Kiewer-Mogyla Akademie

Viktoria NAIDA, Journalistin
Extra fürPrime Excursion Bureau

Als in jüngster Vergangenheit der 500-UAH-Geldschein im Umlauf zum Vorschein kam, erwiesen sich auf dessen beiden Seiten die Darstellung des Akademiegebäudes, das sich auf dem Kontraktplatz der Unterstadt Podol befindet und das Porträt des hervorragenden ukrainischen Philosophen, eines der berühmtesten Absolventen der Akademie – Grigory Skovoroda. Diese Thematik ist der ältesten Lehranstalt der Ukraine – Kiewer Mogyla-Akademie gewidmet. Hier entstand, hielt stand und entwickelte sich die ukrainische Bildung.

Das erste Leben (1615-1817). Schule – Kollegium – Akademie

Zeitraum: 1615-58. Von der „Galschkas Gabe“ bis  zum akademischen Status

Das heutige Gebäude der alten Akademie gilt als ebenbürtiges  „Brand“ in Kiew und in der Ukraine wie Sophien- Kathedrale und Kiewer Höhlenkloster, Opernhaus in Odessa und  Ruinen in Chersones, die alten Strassen in Lvov und Elias Kirche in Subotovo. Hier studierten einst die Vertreter aller ukrainischen Gesellschaftsschichten – Sprösslinge der Kosaken – und Bauerfamilien, Adligen und Geistlichen, Fürsten und sogar die Ausländer.

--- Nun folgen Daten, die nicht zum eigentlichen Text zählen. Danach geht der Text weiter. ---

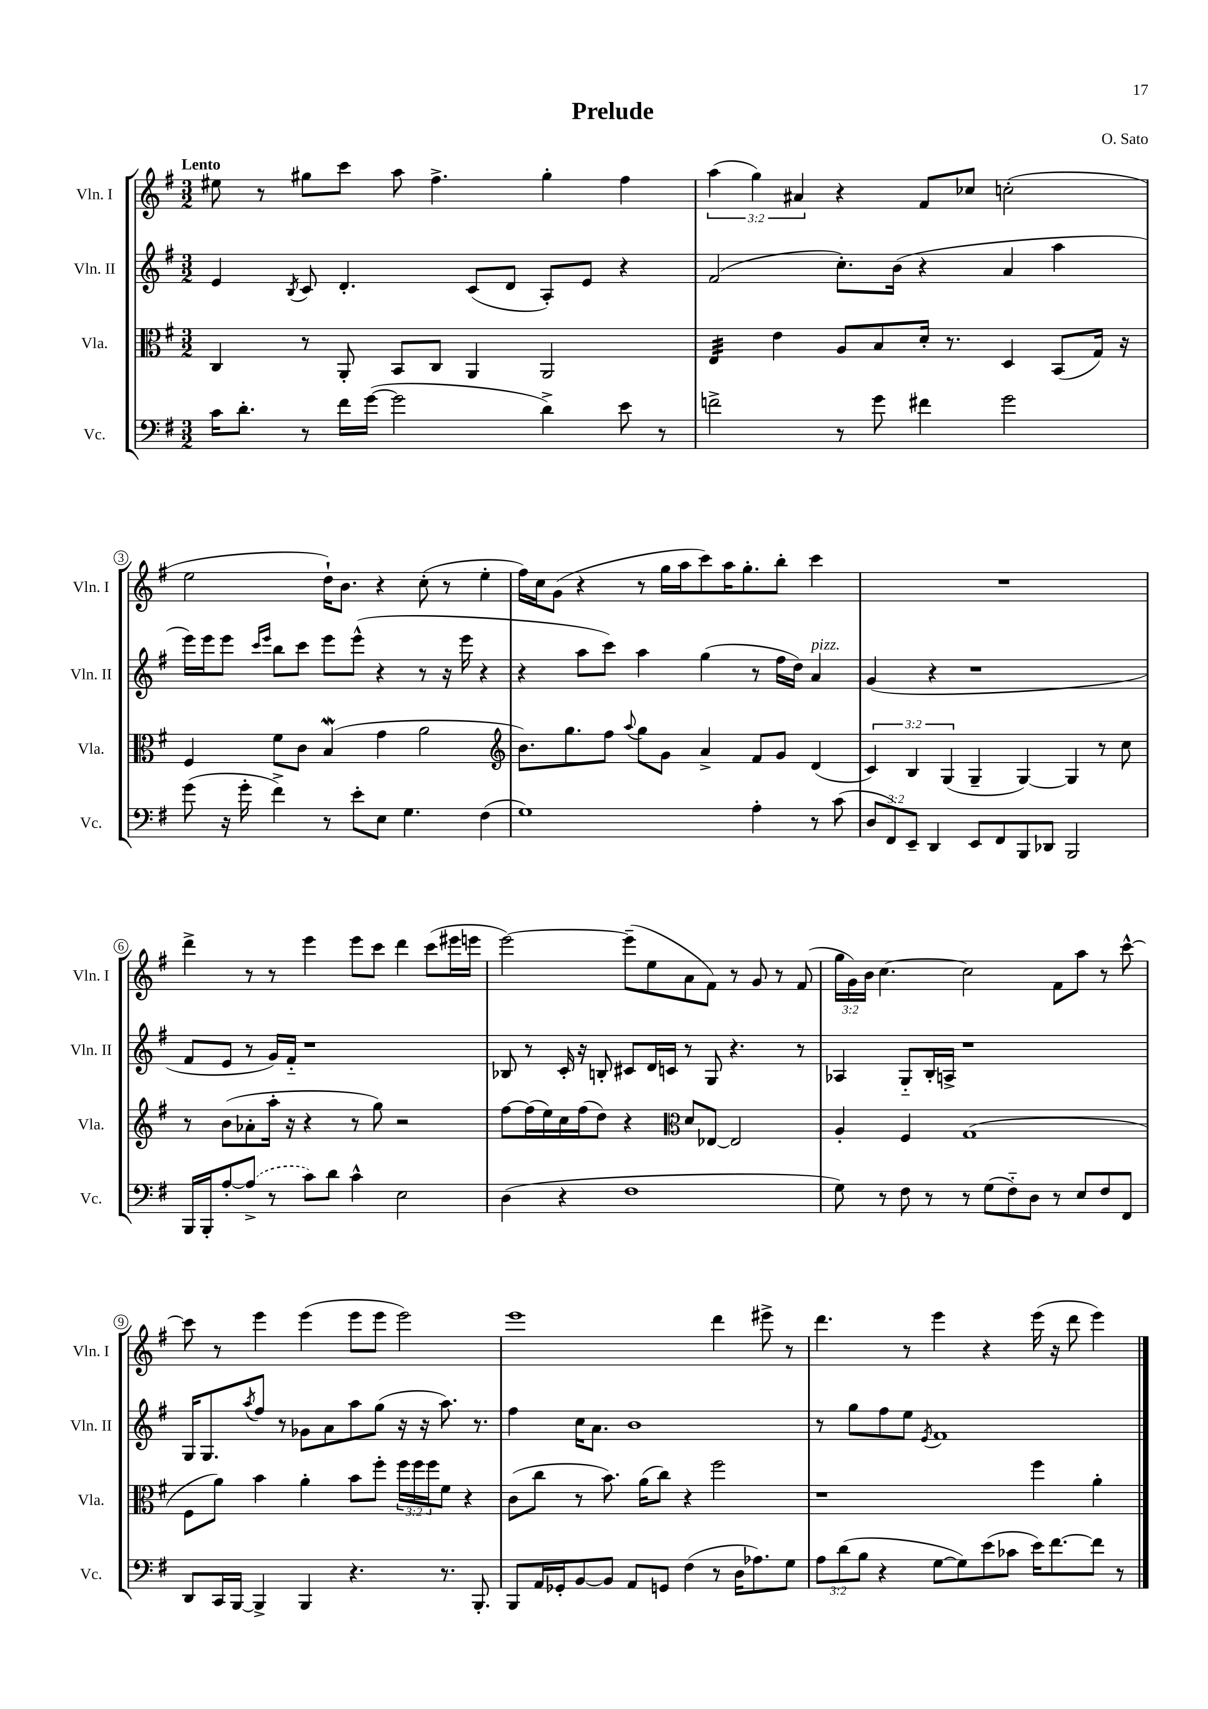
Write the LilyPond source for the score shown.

\header { title = "Prelude" composer = "O. Sato" }
<<
\new StaffGroup <<
\new Staff = "s0" \with { instrumentName = "Vln. I" shortInstrumentName = "Vln. I" } {
    \clef treble \key g \major \numericTimeSignature \time 3/2 \override Staff.TupletNumber.text = #tuplet-number::calc-fraction-text \tempo "Lento"
    eis''8 r8 gis''8 c'''8 a''8 fis''4.-> gis''4-. fis''4 |
    \tuplet 3/2 { a''4( g''4) ais'4 } r4 fis'8 ces''8 c''2-.( |
    e''2 d''16-!) b'8. r4 c''8-.( r8 e''4-. |
    fis''16) c''16 g'8( r4 r8 g''16 a''16 c'''8) a''16 g''8.-. b''8-. c'''4 |
    R1. |
    d'''4-> r8 r8 e'''4 e'''8 c'''8 d'''4 c'''8( eis'''16 e'''16 |
    e'''2~) e'''8--( e''8 a'8 fis'8) r8 g'8 r8 fis'8( |
    \tuplet 3/2 { g''16 g'16) b'16 } c''4.~ c''2 fis'8 a''8 r8 c'''8~-^ |
    c'''8 r8 e'''4 e'''4( e'''8 e'''8 e'''2) |
    e'''1 d'''4 eis'''8-> r8 |
    d'''4. r8 e'''4 r4 e'''16( r16 d'''8 e'''4) \bar "|." |
}
\new Staff = "s1" \with { instrumentName = "Vln. II" shortInstrumentName = "Vln. II" } {
    \clef treble \key g \major \numericTimeSignature \time 3/2
    e'4 \acciaccatura { b8 } c'8 d'4.-. c'8( d'8 a8-.) e'8 r4 |
    fis'2( c''8.-.) b'16( r4 a'4 a''4 |
    e'''16) e'''16 e'''8 \grace { c'''16 e'''16 } b''8 c'''8 e'''8 e'''8-^( r4 r8 r16 e'''16 r4 |
    r4 a''8 c'''8) a''4 g''4( r8 fis''16 d''16) a'4^\markup { \italic "pizz." } |
    g'4( r4 r1 |
    fis'8 e'8 r8 g'16) fis'16-_ r1 |
    bes8 r8 c'16-. r16 b8-. cis'8 d'16 c'16 r8 g8 r4. r8 |
    aes4 g8-_ b16-. a16-> r1 |
    g16 g8. \acciaccatura { a''8 } fis''8 r8 ges'8 a'8 a''8 g''8( r16 r16 a''8.) r8. |
    fis''4 c''16 a'8. b'1 |
    r8 g''8 fis''8 e''8 \acciaccatura { e'8 } fis'1 \bar "|." |
}
\new Staff = "s2" \with { instrumentName = "Vla." shortInstrumentName = "Vla." } {
    \clef alto \key g \major \numericTimeSignature \time 3/2 \override Staff.TupletNumber.text = #tuplet-number::calc-fraction-text
    c4 r8 a,8-. b,8 c8 a,4 a,2 |
    e4:32 e'4 a8 b8 d'16-. r8. d4 b,8( g16) r16 |
    fis4 fis'8 c'8 b4\mordent( g'4 a'2 |
    \clef treble b'8.) g''8. fis''8 \appoggiatura { a''8 } g''8 g'8 a'4-> fis'8 g'8 d'4( |
    \tuplet 3/2 { c'4) b4 g4( } g4-- g4~) g4 r8 c''8 |
    r8 b'8( aes'8-. a''16-. r16 r4 r8 g''8) r2 |
    fis''8~ fis''16( e''16) c''16 fis''16( d''8) r4 \clef alto d'8 ees8~ ees2 |
    a4-. fis4 g1( |
    fis8 a'8) b'4 a'4-. b'8 fis''8-. \tuplet 3/2 { fis''16 fis''16 fis''16 } fis'8 r4 |
    c'8( c''8 r8 b'8.) a'16( c''8) r4 fis''2 |
    r1 fis''4 a'4-. \bar "|." |
}
\new Staff = "s3" \with { instrumentName = "Vc." shortInstrumentName = "Vc." } {
    \clef bass \key g \major \numericTimeSignature \time 3/2 \override Staff.TupletNumber.text = #tuplet-number::calc-fraction-text
    c'16 d'8.-. r8 fis'16 g'16~( g'2 d'4->) e'8 r8 |
    f'2-> r8 g'8 fis'4 g'2 |
    g'8( r16 g'16-. fis'4->) r8 e'8-. e8 g4. fis4( |
    g1) a4-. r8 c'8( |
    \tuplet 3/2 { d8 fis,8) e,8-- } d,4 e,8 fis,8 b,,8 des,8 b,,2 |
    b,,16 b,,16-. a8~-. \once \slurDashed a8->( r8 c'8) d'8 c'4-^ e2 |
    d4( r4 fis1 |
    g8) r8 fis8 r8 r8 g8( fis8-_) d8 r8 e8 fis8 fis,8 |
    d,8 c,16 b,,16~ b,,4-> b,,4 r4. r8. b,,8.-. |
    b,,8 a,16 ges,16-. b,8~ b,8 a,8 g,8 fis4( r8 d16 aes8.) g8 |
    \tuplet 3/2 { a8 d'8( b8 } r4 g8~ g8) e'8( ces'8 e'16) fis'8.~ fis'8 r8 \bar "|." |
}
>>
>>
\layout { \context { \Score \override BarNumber.stencil = #(make-stencil-circler 0.1 0.3 ly:text-interface::print) } }
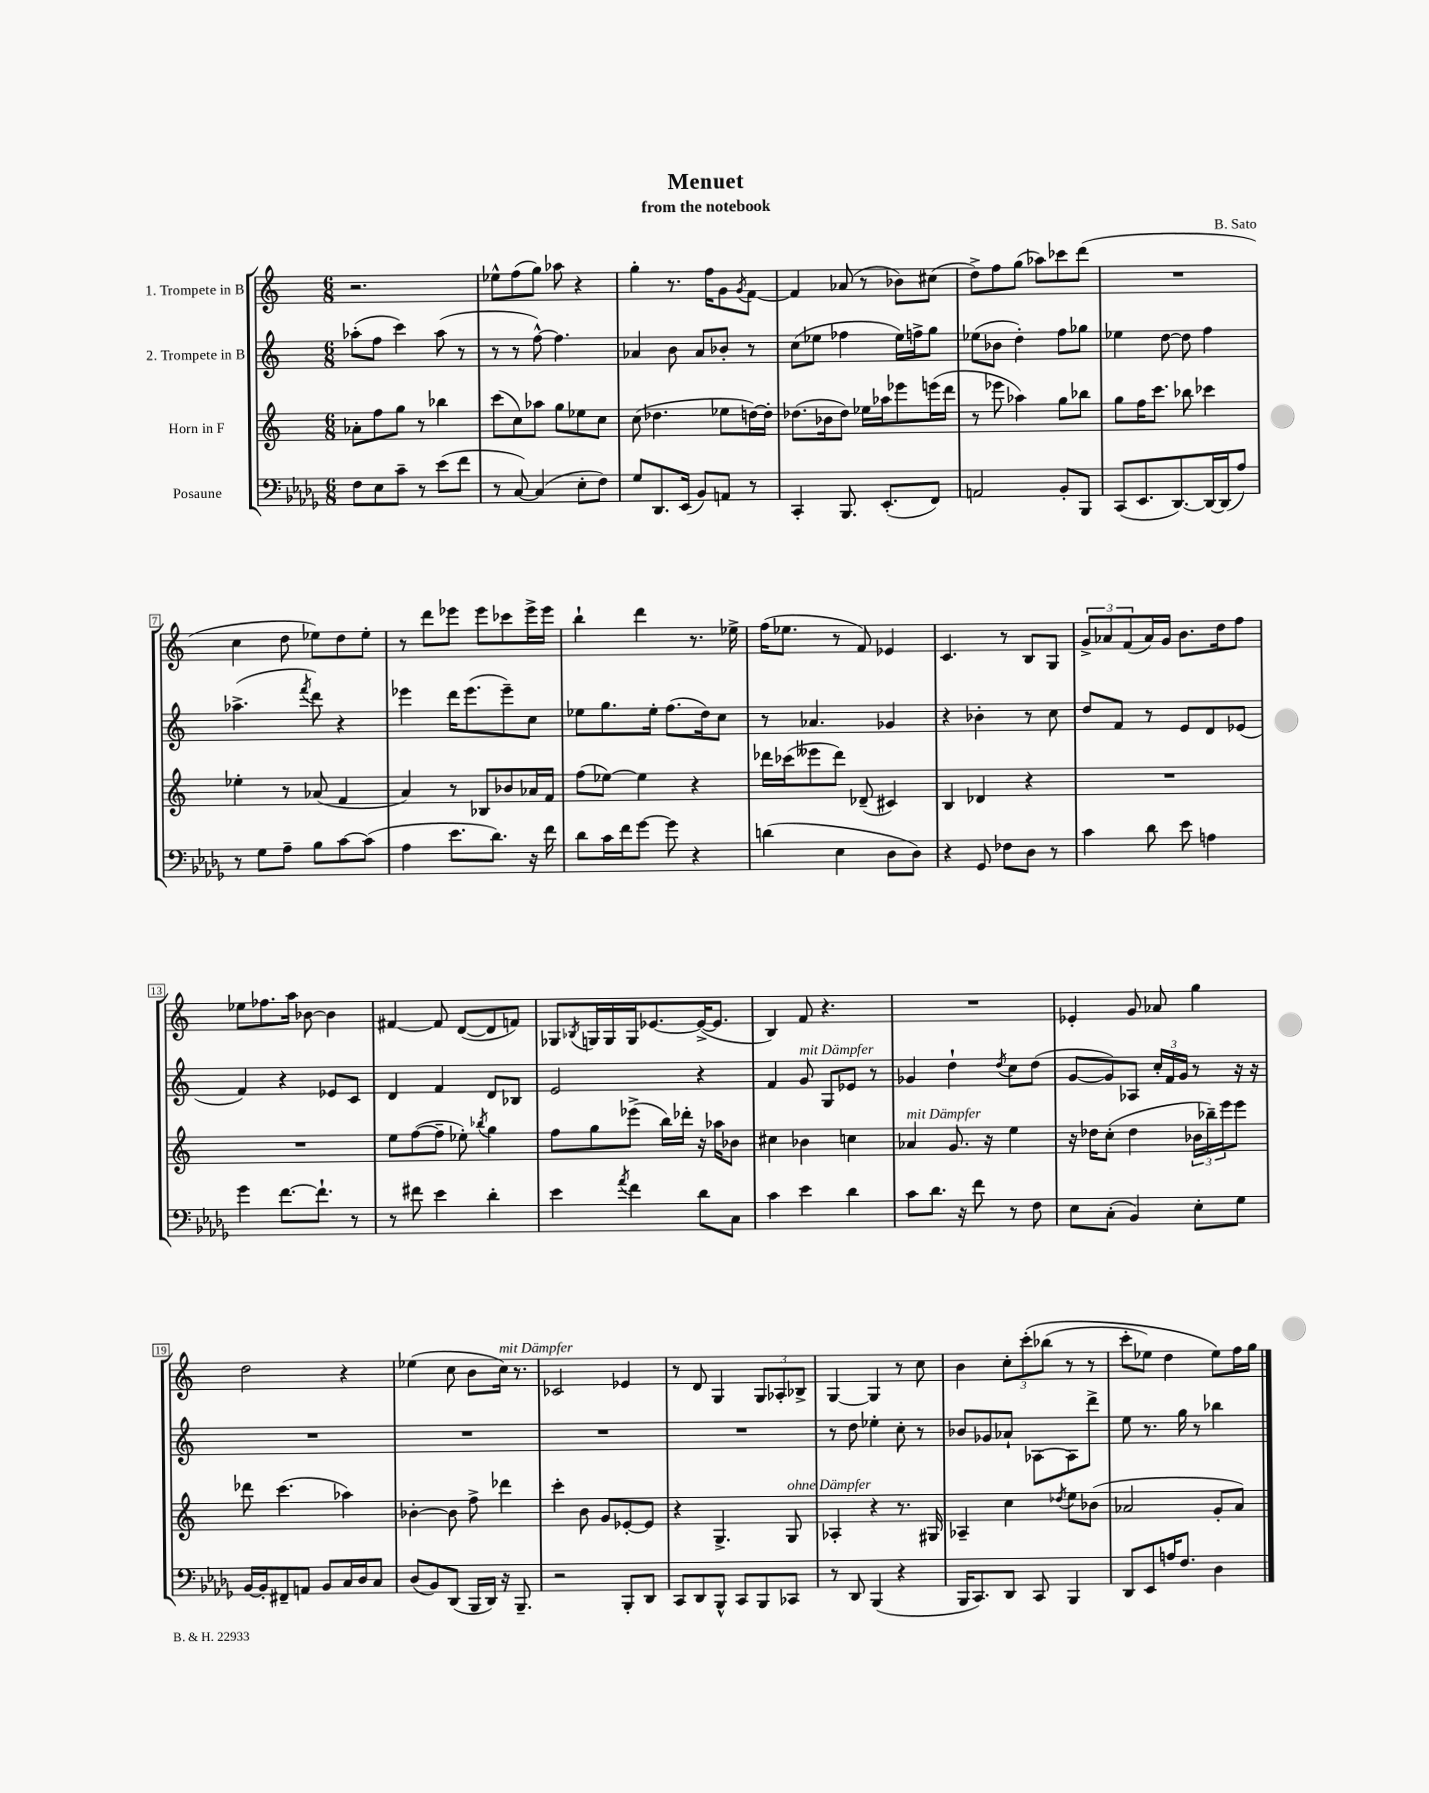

Alle erhalten hier die Ausbildung nach den höchsten europäischen Standards.

 Kiewer Akademie war die größte orthodoxe Lehranstalt in Europa.  Und es war kein Zufall: deren Entstehung war mit der Zeit verbunden, als sich in den ukrainischen Städten aktiv die „Bruderschaften“ bildeten – Organisationen, die ihre Tätigkeit zum Schutz des orthodoxen Glaubens und Kultur richteten. Es war eine komplizierte Zeitperiode am Anfang des XVII. Jahrhunderts, als sich die Spannung zwischen Katholizismus und Orthodoxie auf hiesigen Territorien beinahe zum Siedepunkt näherte und das orthodoxe Glauben zur Grundlage der Selbstidentifizierung des ukrainischen Volkes wurde.  

Brüderkloster
Haus von Galschka Gulevitschivna
Innenhof des Klosters

 Die Schule bei Kiewer Bruderschaft entstand nicht zufällig gerade in der Unterstadt Podol: nach dem Überfall der Mongolen war dieser Stadtteil mehr als 400 Jahre hindurch das administrative und Handelszentrum Kiews. Anfang des XVII. Jahrhunderts gab es in Podol wenige Bauwerke aus Ziegel. So ein teueres Baumaterial konnten sich nur die wohlhabenden Leute leisten. Eine davon war Frau Galschka Gulevitschivna, die aus des westliche Region der Ukraine Volyn stammte und mit dem Recht als die echte „Mutter“ der Akademie galt.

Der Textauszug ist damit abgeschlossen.